USING THE INFORMATION:
a – Retype the passage of the Python file-processing post from "for line in" to "in oim_emp_no_list: oim_emp_no_list.append(emp_no)".
b – Write what comes next in the post on file processing with Python, picking up right after its last line.

TEXT BLOCK:

Friday, March 22, 2013

Using Python for file processing performance

When doing file processing shell scripting is nice and simple. However when joining two files larger than 2MB, shell scripting performance is poor due to file system IO.

Consider using Python, it uses memory so you can see huge performance improvement.

Example:

#!/usr/bin/env python
# Usage: run.py [PG FILE] [OIM FILE]

import sys, time, smtplib, socket
from datetime import datetime

pg_filename = sys.argv[1]
oim_filename = sys.argv[2]

oim_emp_no_list = []
pg_emp_no_list = []

oim_records = {}

oim_file = open(oim_filename, "rt")
for line in oim_file:
  items = line.split("|")

  if items[0] == "USR_LAST_NAME" : continue
  #if items[73].find("Disabled") == -1 : continue

  oim_record = {}
  oim_record["USR_EMP_NO"] = items[8]
  oim_records[oim_record["USR_EMP_NO"]] = oim_record

  emp_no = oim_record["USR_EMP_NO"]
  if emp_no not in oim_emp_no_list: oim_emp_no_list.append(emp_no)

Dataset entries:
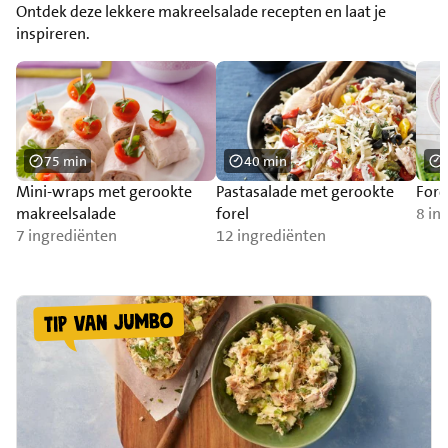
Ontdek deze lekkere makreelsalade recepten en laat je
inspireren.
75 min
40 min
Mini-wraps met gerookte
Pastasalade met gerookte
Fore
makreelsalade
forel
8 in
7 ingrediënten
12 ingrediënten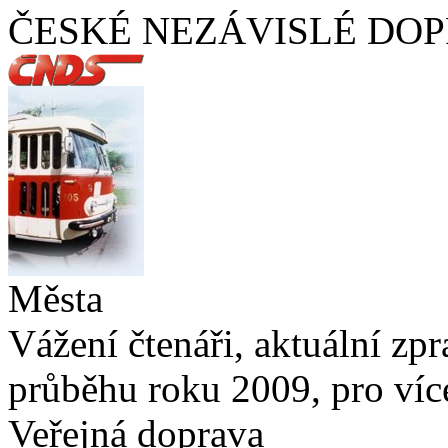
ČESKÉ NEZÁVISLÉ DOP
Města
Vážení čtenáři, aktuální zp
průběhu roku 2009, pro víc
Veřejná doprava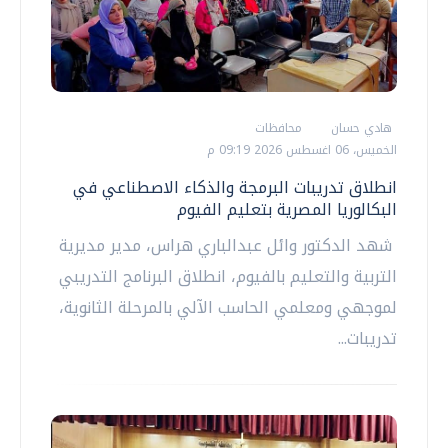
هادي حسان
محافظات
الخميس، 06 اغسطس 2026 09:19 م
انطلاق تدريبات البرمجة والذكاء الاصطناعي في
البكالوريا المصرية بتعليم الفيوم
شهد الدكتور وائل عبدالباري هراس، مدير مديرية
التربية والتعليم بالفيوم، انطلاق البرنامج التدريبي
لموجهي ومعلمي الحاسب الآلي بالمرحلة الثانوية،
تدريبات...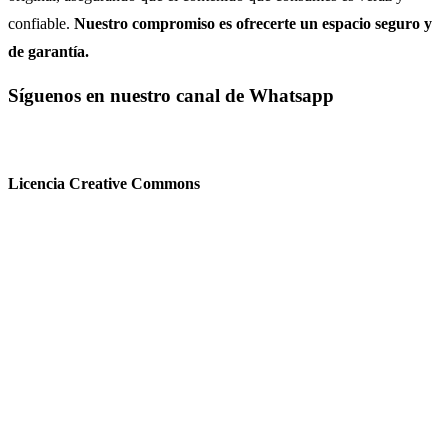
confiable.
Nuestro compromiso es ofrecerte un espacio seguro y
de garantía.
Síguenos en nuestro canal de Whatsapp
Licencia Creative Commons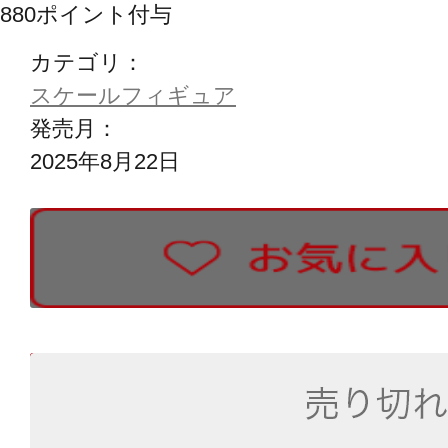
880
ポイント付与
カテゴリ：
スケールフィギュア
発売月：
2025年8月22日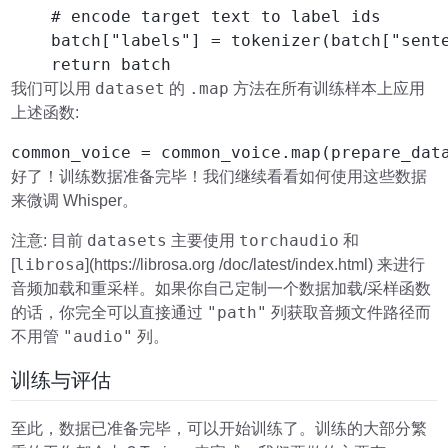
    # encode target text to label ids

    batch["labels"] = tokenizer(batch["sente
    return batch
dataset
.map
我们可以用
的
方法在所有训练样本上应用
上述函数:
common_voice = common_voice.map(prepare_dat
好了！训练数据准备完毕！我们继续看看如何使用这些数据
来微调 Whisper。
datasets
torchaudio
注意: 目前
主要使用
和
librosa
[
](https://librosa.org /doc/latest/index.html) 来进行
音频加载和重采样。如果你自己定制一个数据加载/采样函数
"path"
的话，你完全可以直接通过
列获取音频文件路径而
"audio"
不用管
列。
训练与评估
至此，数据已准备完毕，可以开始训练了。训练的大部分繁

RESPONSES PER TASK:
a –
for line in oim_file:
  items = line.split("|")

  if items[0] == "USR_LAST_NAME" : continue
  #if items[73].find("Disabled") == -1 : continue

  oim_record = {}
  oim_record["USR_EMP_NO"] = items[8]
  oim_records[oim_record["USR_EMP_NO"]] = oim_record

  emp_no = oim_record["USR_EMP_NO"]
  if emp_no not in oim_emp_no_list: oim_emp_no_list.append(emp_no)

b –
oim_file.close()

#print "DEBUG> OIM Active OIM count - %s" % len(oim_emp_no_list)

pg_file = open(pg_filename, "rt")
for line in pg_file:
  items = line.split("|")
  pg_record = {}
  pg_record["EmployeeCode"] = items[19]

  emp_no = pg_record["EmployeeCode"]
  if emp_no not in pg_emp_no_list: pg_emp_no_list.append(emp_no)

  try:
    oim_record = oim_records[pg_record["EmployeeCode"]]
  except KeyError:
    print "%s" % pg_record["EmployeeCode"]
    #print "%s" % line
    continue
pg_file.close()